新たな概念「BoT(Banking of Things)」、あらゆるモノがつながる世界で銀行はどう変わるか
近頃、金融サービス業界でデバイスやクラウドからのデータを利用した「Banking of Things(モノのバンキング)」を構築しようとする動きが出てきている。
American Bankerの最近の記事には、新たなコネクテッドデバイスやものすごい勢いで増え続けるデータから銀行が受けるだろう、あらゆる影響についての考察が述べられている。
たしかに業界の一部の専門家は、「モノのバンキング」と呼ばれる時代の到来に肯定的だ。彼らは自宅や職場のあらゆるものから生成されるデータが十分に活用される世の中を想定している。
「モバイルデバイスやウェアラブルの急増により、あらゆるものが接続されることは、銀行が膨大なデータを集めることが可能になったことを意味する」とNextAnglesの副社長、ジェリーリン・クラーク氏は語る。
「15年前で銀行が顧客のことを調べるタイミングといえば、ローンの申し込みなどの出来事があるときくらいだった。しかし、IoTによるデータ収集が可能になった今、我々は顧客に対してよりパーソナライズされたサービスを提供できる」と彼女は言う。
データの氾濫とより大きなリスク
クラウドコンピューティングやストレージの進歩のおかげで、金融機関はこれまで管理やインフラの維持のためにとって置かれていた資金を、生成されるデータの解析などに回せるようになる。

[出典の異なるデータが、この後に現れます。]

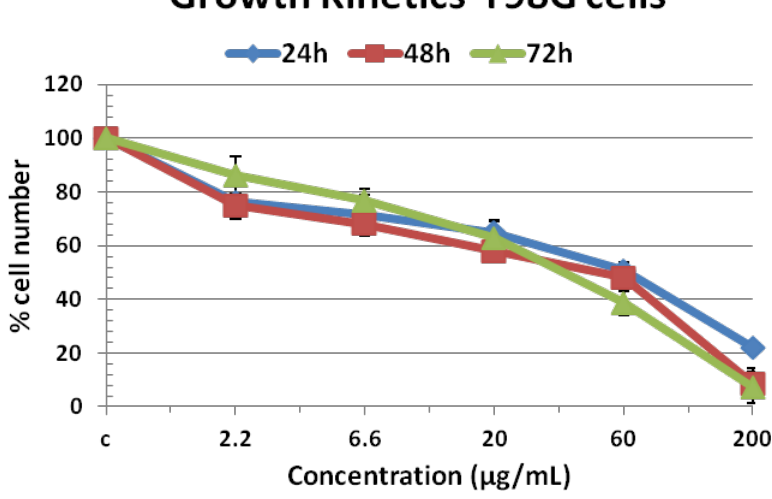
Figure 3. Growth kinetics of T98G cells at 24, 48 and 72 h after treatment by compound 2 at 2.2–200 µg/mL concentrations. Untreated cells are taken as control and all values given as mean (±SE) of three independent experiments, n = 3.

「(Citi)銀行では、データセンターやメインフレームといったインフラのために、これまで多くの予算が割かれていた。だが、これらをクラウドに移すことで多くの選択肢が可能となる」と、かつてCitiグループの北米リテールバンクでCIOの任についていた彼女は語る。
コンサルタント企業 DataArt の上級副社長、アレクサンダー・メキエンコフ氏もまた、「この流れはイノベーティブな金融商品の開発の道を開くチャンスだ」と考えている。だがしかし、「銀行は役立つ新しいサービスの提供を行いつつも、それが顧客の人生に無用に入り込み過ぎないよう弁えることが大事である」と警鐘を鳴らす。

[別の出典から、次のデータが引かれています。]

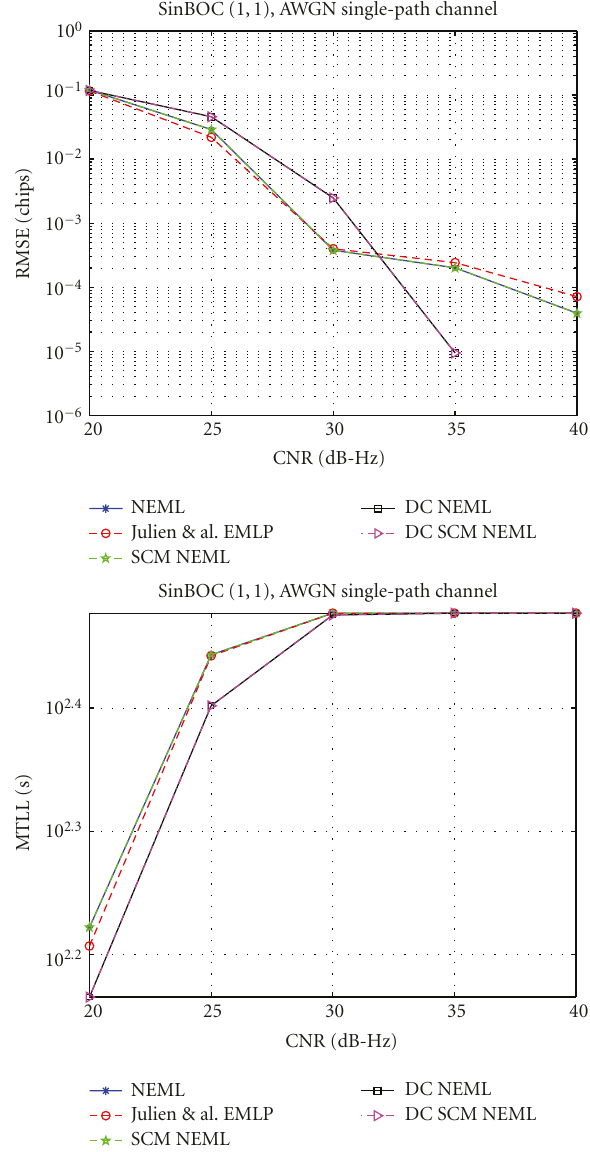
Figure 16: Comparison of feedback delays estimation algorithms employing the NEML discriminator and of the Julien&al. method, as a function of CNR; upper plots: RMSE, lower plots: MTLL. NEML and SCM NEML curves are overlapping. DC NEML and DC SCM NEML curves are also overlapping (di ff erences at the 3rd dec-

「銀行は取引を非常に慎重に行わなければならない。特にセキュリティについては強く念頭に置く必要があり、また、提供するものは顧客、銀行双方にとって利益があるものでなければならないことを忘れてはいけない」と彼は言う。
だが、もしイノベーションを追い求める金融機関が顧客を助ける側であれ監視する側であれ、旨味のあるポイントを見つけたのであれば、できることは何でもやろうと彼らはコネクテッド技術を活用するようになるだろう。